(Records taken from a dataset)
== Segment start ==
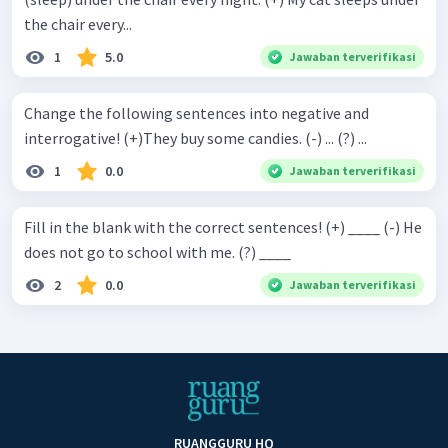
the chair every...
1
5.0
Jawaban terverifikasi
Change the following sentences into negative and
interrogative! (+)They buy some candies. (-) ... (?) ...
1
0.0
Jawaban terverifikasi
Fill in the blank with the correct sentences! (+) ____ (-) He
does not go to school with me. (?) ____
2
0.0
Jawaban terverifikasi
RUANGGURU HQ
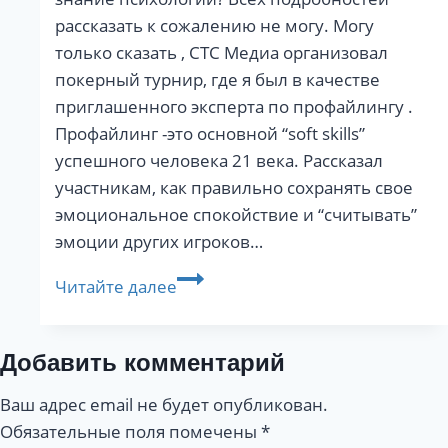
рассказать к сожалению не могу. Могу
только сказать , СТС Медиа организовал
покерный турнир, где я был в качестве
приглашенного эксперта по профайлингу .
Профайлинг -это основной “soft skills”
успешного человека 21 века. Рассказал
участникам, как правильно сохранять свое
эмоциональное спокойствие и “считывать”
эмоции других игроков…
Проект
Читайте далее
с
СТС
МЕДИА
Добавить комментарий
Ваш адрес email не будет опубликован.
Обязательные поля помечены
*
== Segment end ==
> Your task
Reproduce every line of text from all the entries above word for word, leaving the pictures out of your answer.

> Answer space
the chair every...
1
5.0
Jawaban terverifikasi
Change the following sentences into negative and
interrogative! (+)They buy some candies. (-) ... (?) ...
1
0.0
Jawaban terverifikasi
Fill in the blank with the correct sentences! (+) ____ (-) He
does not go to school with me. (?) ____
2
0.0
Jawaban terverifikasi
RUANGGURU HQ
рассказать к сожалению не могу. Могу
только сказать , СТС Медиа организовал
покерный турнир, где я был в качестве
приглашенного эксперта по профайлингу .
Профайлинг -это основной “soft skills”
успешного человека 21 века. Рассказал
участникам, как правильно сохранять свое
эмоциональное спокойствие и “считывать”
эмоции других игроков…
Проект
Читайте далее
с
СТС
МЕДИА
Добавить комментарий
Ваш адрес email не будет опубликован.
Обязательные поля помечены
*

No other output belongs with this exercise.